Dans la plainte, il est souligné que "l'exclusion de la ministre du secteur et le lien personnel de la mise en cause avec le ministre qui avait rédigé la loi signalent le canal par lequel l'indication du changement de critère a pu être transmise" et il est ajouté que "la montée ultérieure de la mise en cause, décidée précisément par Bolaños en prenant le portefeuille de la Justice, est un fait objectif dont l'éventuelle correspondance avec les faits devra être éclaircie par l'instruction".
Hazte Oír affirme en outre que, dans la pratique, des demandes de bisenfants et d'arrière-petits-enfants sont acceptées, bien que le texte légal "circumscrive le droit d'option à 'ceux nés en dehors d'Espagne de père ou mère, grand-père ou grand-mère'".
L'association insiste sur le fait que "l'extension de la voie aux générations suivantes --bisenfants et arrière-petits-enfants-- n'a aucun fondement légal et ne s'explique que par l'enchaînement d'options successives que l'instruction rend possible en ayant supprimé le présupposé de l'exil".
Dans le même ordre d'idées, elle rappelle que le sénateur du PSOE César Mogo "a affirmé que la norme protège ceux qui ont émigré en Amérique pour n'importe quelle raison depuis le XIXe siècle, indépendamment des causes qui ont provoqué l'exode" et conclut que cela "confirme que l'extension opérée par l'instruction n'était pas un excès interprétatif remarqué tardivement, mais un dessein connu et proclamé".
Impact électoral et plainte de Vox
L'association soutient également qu'environ "2,6 millions de demandes" ont été traitées et que "des estimations de presse chiffrent à environ 600 000 les nouveaux électeurs qui pourraient s'ajouter au registre extérieur avant la fin naturelle de la législature".
Dans son argumentation, Hazte Oír maintient que "l'effet sur les résultats électoraux n'est plus une conjecture" et cite comme exemple que, lors des élections andalouses tenues en mai dernier, "le parti au pouvoir, clairement vaincu dans le vote émis en Espagne, a cependant remporté le vote du Registre Électoral des Résidents Absents (CERA)".

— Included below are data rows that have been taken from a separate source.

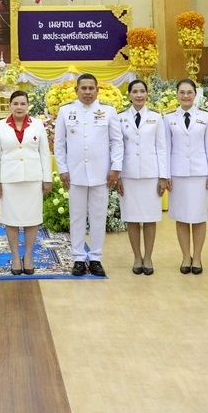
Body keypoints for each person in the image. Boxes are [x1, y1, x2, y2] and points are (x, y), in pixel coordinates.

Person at [54, 73, 123, 277]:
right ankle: (78, 257)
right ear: (76, 90)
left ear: (97, 90)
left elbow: (117, 141)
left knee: (98, 216)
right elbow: (59, 144)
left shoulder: (108, 111)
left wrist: (116, 168)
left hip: (101, 173)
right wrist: (63, 169)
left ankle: (95, 258)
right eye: (83, 88)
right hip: (74, 173)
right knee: (76, 216)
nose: (87, 92)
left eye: (91, 88)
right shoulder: (66, 111)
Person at [0, 90, 52, 275]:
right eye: (15, 103)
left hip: (33, 179)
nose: (19, 107)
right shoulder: (0, 126)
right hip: (9, 180)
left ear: (28, 106)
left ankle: (29, 256)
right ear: (10, 105)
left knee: (32, 219)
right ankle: (16, 257)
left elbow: (44, 153)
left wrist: (47, 179)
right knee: (11, 220)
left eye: (23, 103)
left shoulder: (38, 125)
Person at [165, 78, 208, 275]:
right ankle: (186, 256)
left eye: (189, 92)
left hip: (199, 173)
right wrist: (166, 175)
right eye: (182, 92)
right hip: (177, 173)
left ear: (195, 94)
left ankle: (198, 257)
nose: (185, 96)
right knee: (182, 217)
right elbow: (166, 148)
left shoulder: (206, 117)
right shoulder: (169, 118)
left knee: (199, 217)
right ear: (177, 94)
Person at [118, 79, 169, 275]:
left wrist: (163, 176)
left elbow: (162, 148)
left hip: (150, 175)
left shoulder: (156, 118)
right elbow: (117, 148)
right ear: (129, 95)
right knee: (131, 218)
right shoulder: (120, 117)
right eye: (135, 92)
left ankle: (148, 257)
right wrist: (117, 175)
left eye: (142, 91)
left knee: (150, 218)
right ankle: (137, 257)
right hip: (128, 175)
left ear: (147, 94)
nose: (139, 95)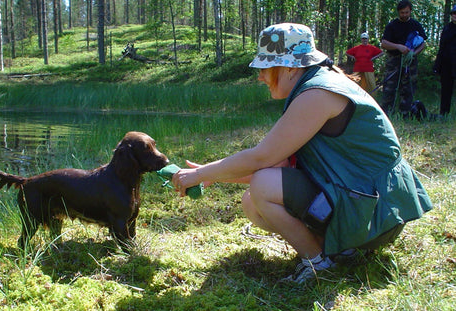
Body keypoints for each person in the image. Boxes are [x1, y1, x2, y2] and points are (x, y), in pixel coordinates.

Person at [171, 23, 432, 284]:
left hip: (376, 212)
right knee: (253, 202)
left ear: (290, 68)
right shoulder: (314, 85)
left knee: (262, 187)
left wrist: (200, 174)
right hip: (361, 199)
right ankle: (339, 249)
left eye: (265, 67)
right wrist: (211, 176)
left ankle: (319, 262)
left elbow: (262, 158)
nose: (260, 76)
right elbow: (280, 164)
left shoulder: (317, 93)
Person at [380, 0, 427, 115]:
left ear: (410, 11)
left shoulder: (416, 25)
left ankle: (405, 113)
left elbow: (423, 44)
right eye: (402, 13)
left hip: (410, 62)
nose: (404, 15)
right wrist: (398, 47)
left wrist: (414, 53)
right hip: (394, 60)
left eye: (406, 12)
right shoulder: (392, 25)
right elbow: (383, 43)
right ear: (398, 12)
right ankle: (386, 114)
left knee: (408, 88)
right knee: (389, 87)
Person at [433, 5, 456, 116]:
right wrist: (437, 65)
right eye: (454, 13)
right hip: (447, 64)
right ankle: (444, 113)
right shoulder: (447, 29)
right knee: (446, 91)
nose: (455, 15)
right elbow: (441, 48)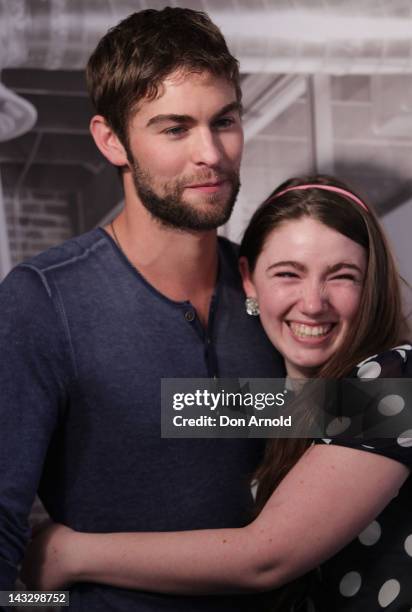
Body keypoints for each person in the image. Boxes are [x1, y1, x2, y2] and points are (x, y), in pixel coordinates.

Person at [0, 7, 284, 612]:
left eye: (225, 121)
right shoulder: (43, 299)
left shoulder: (274, 293)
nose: (211, 152)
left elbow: (364, 429)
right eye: (175, 128)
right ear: (112, 141)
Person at [23, 175, 412, 611]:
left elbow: (265, 557)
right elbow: (177, 410)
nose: (313, 302)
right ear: (248, 280)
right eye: (288, 273)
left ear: (372, 284)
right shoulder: (307, 400)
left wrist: (71, 554)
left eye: (343, 276)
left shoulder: (395, 378)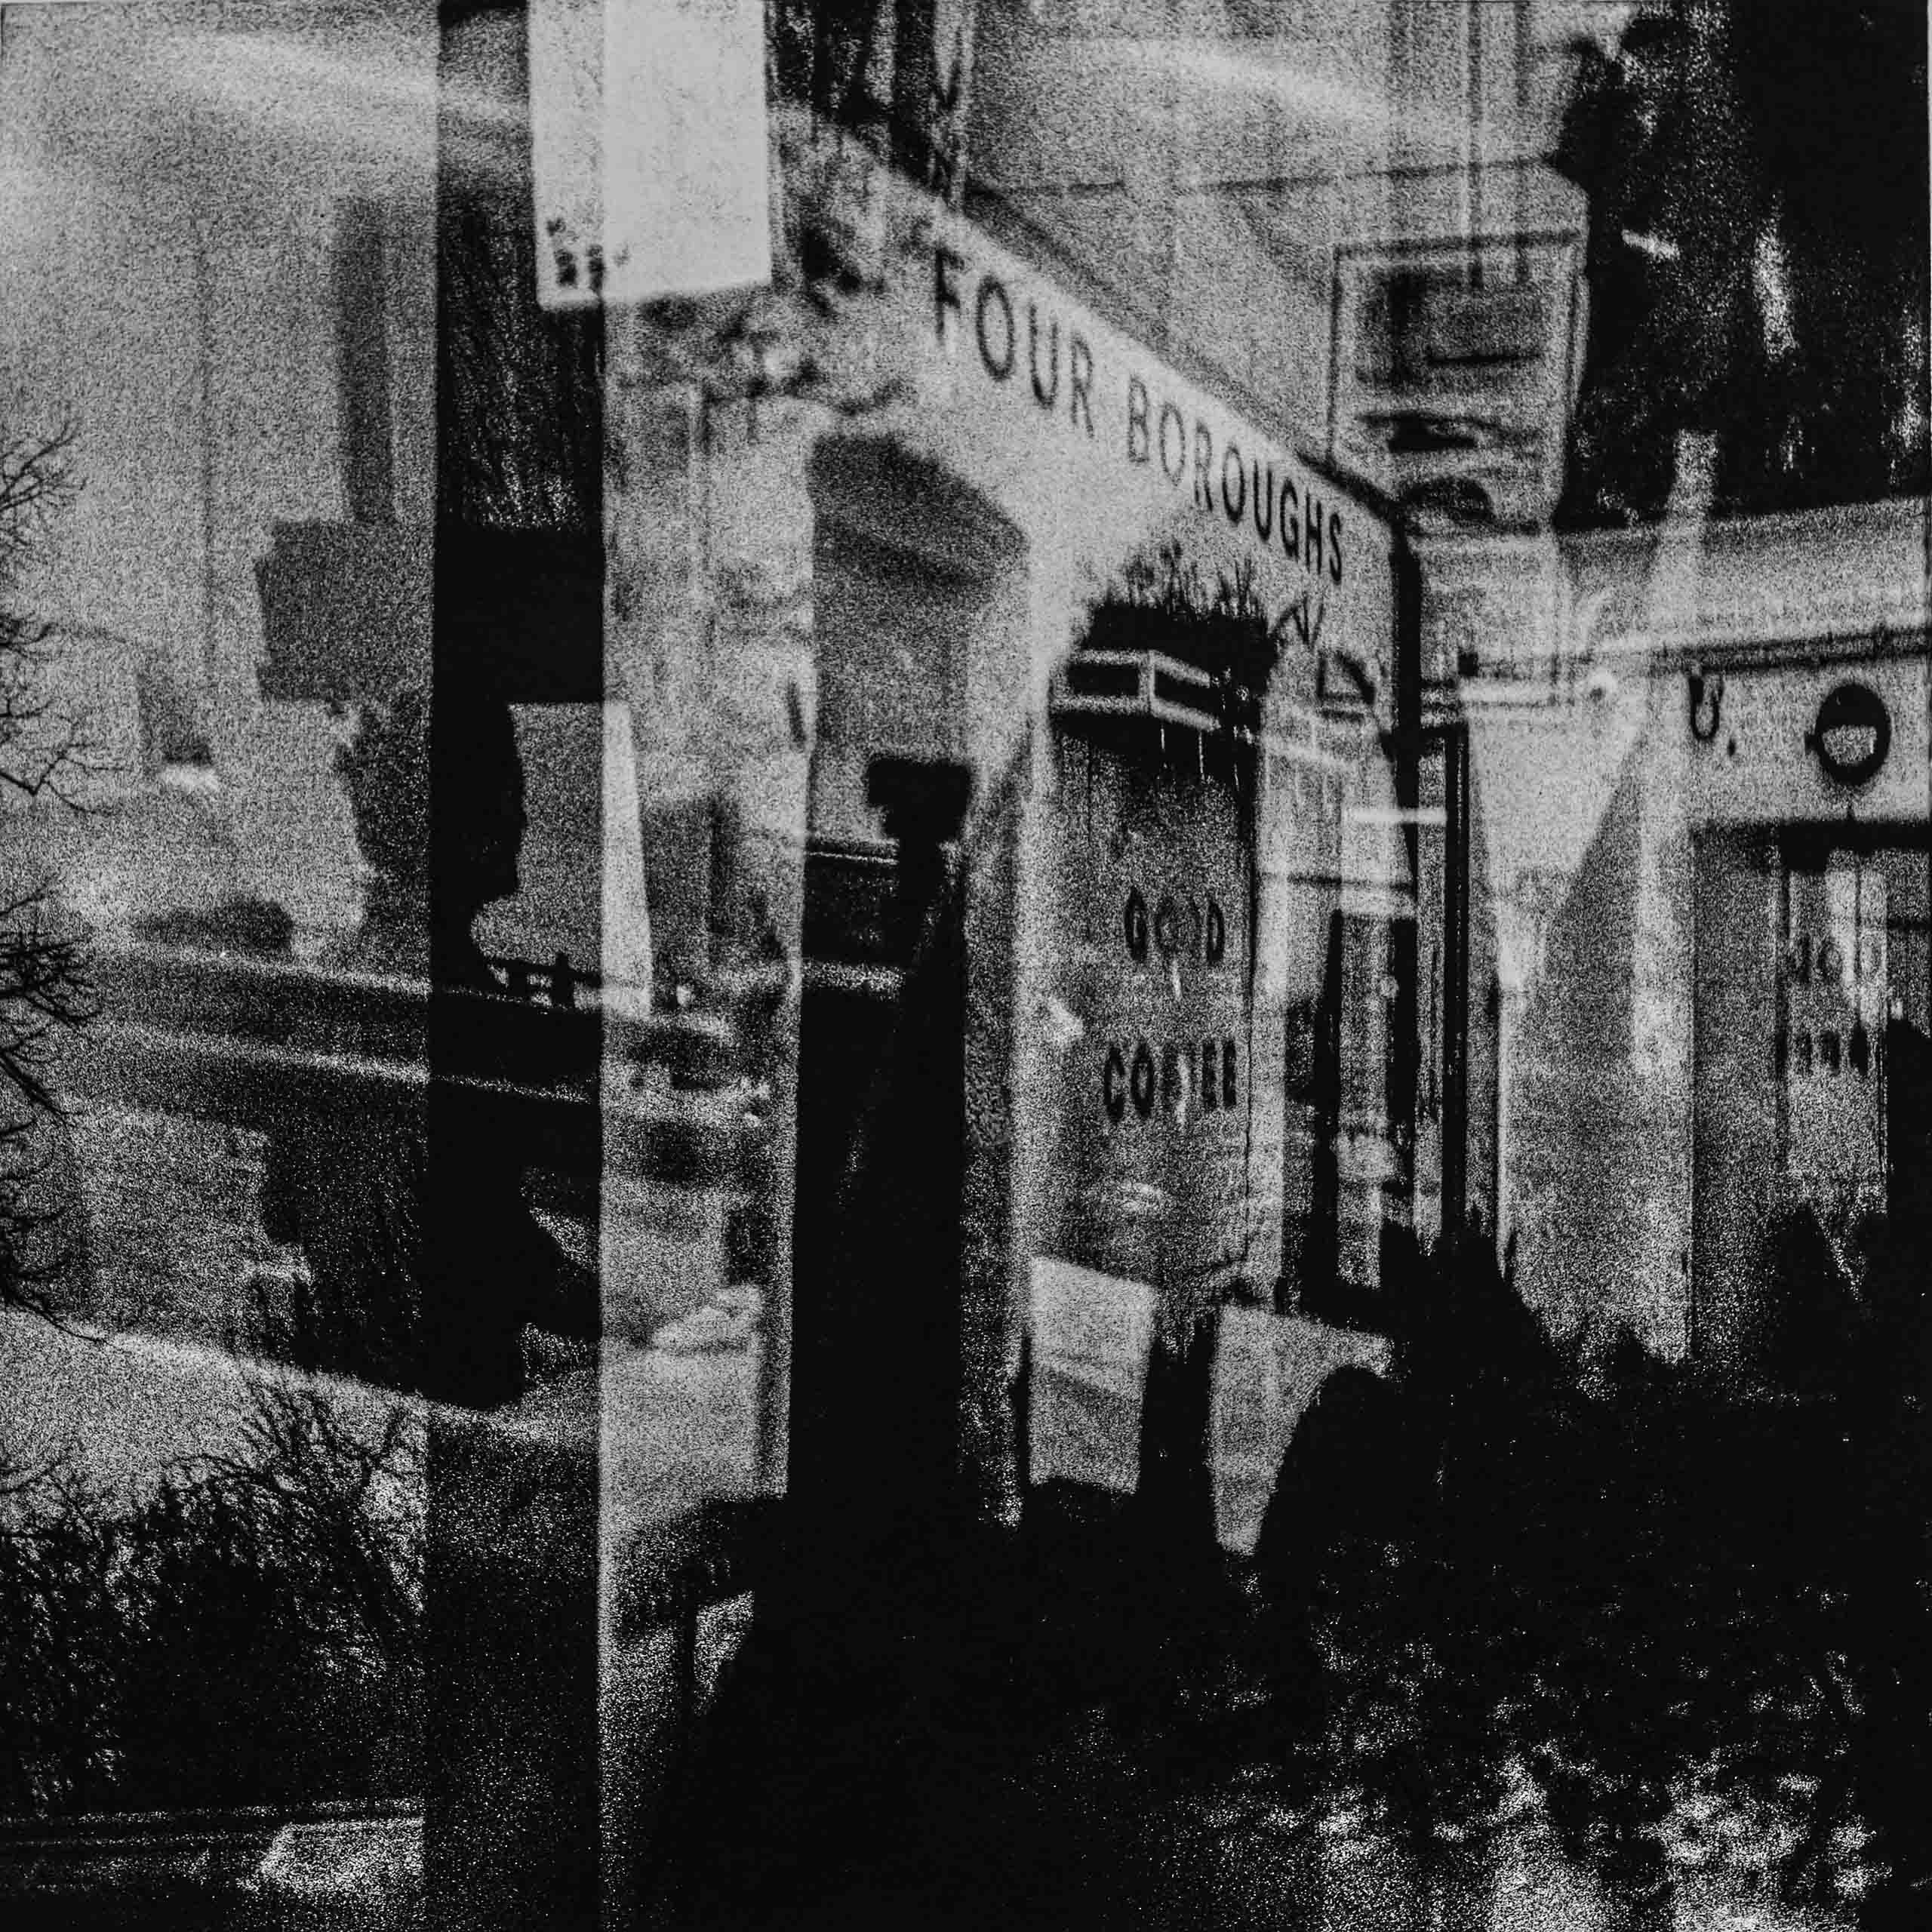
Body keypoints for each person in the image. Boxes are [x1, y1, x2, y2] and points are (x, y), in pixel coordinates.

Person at [257, 679, 598, 1410]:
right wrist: (638, 1312)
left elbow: (279, 1212)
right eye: (507, 789)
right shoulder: (466, 1012)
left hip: (352, 1401)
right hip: (451, 1406)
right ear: (457, 819)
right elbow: (504, 1263)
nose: (522, 814)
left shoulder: (334, 986)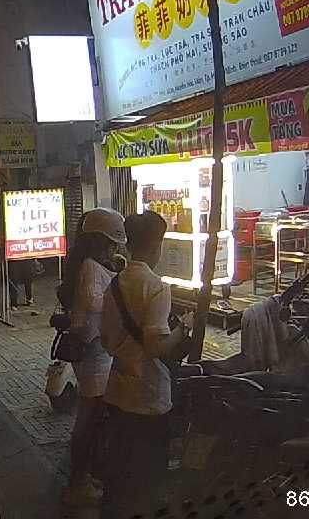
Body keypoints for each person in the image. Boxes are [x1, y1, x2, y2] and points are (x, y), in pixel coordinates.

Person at [100, 211, 193, 516]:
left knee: (119, 470)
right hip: (149, 394)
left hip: (117, 389)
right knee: (148, 473)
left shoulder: (114, 284)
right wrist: (183, 329)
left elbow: (106, 340)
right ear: (156, 246)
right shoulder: (156, 287)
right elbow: (155, 346)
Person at [59, 208, 128, 507]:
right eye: (112, 243)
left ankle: (84, 475)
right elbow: (92, 300)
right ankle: (78, 481)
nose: (114, 249)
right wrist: (121, 291)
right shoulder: (89, 265)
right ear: (100, 241)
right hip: (93, 349)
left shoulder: (89, 262)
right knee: (89, 416)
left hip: (94, 347)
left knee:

Bien que le gouvernement ait indiqué que "la majorité des demandes ne pourra pas être résolue avant les prochaines élections générales", la plainte souligne que "le processus massif de nationalisation suit son cours et déploiera ses effets pleins dans les cycles électoraux suivants".
Parallèlement, Vox a déposé une autre plainte contre Sofía Puente pour présumée prévarication administrative liée également à la 'loi des petits-enfants'. Dans son écrit, auquel a eu accès Europa Press, le parti se réfère à deux instructions qui, selon lui, ont modifié l'application de la norme et qui "enfreignent frontalement les limites qui restreignent la compétence des instructions".
Vox considère qu'avec ces directives "elle altère le champ subjectif et temporel d'un droit reconnu par la loi, avec une portée directe pour des tiers et pour le corps électoral".
Le parti détaille que "aucune des instructions n'a été dirigée à résoudre un dossier concret", mais que "elles ont fixé, avec vocation d'application générale et indéfinie, des critères, la présomption d'exil par simple accréditation du lien de parenté, d'abord, et l'assimilation de la simple demande de rendez-vous à la formalisation de la déclaration d'option dans le délai, ensuite".
Selon la plainte, l'application de ces instructions a entraîné "une augmentation du nombre de personnes qui, sans prouver individuellement l'exil politique de leur auteur, ont obtenu la nationalité espagnole et, avec elle, leur inscription au CERA".
Vox conclut que "cet effet sur le corps électoral n'est pas un effet collatéral imprévu, mais une conséquence naturelle et prévisible d'élargir, par voie d'instruction et sans couverture légale, un droit d'option à la nationalité dont l'extension était réservée au législateur", une conséquence qui, selon lui, "semble raisonnable de présumer qu'elle n'était pas étrangère" à Puente.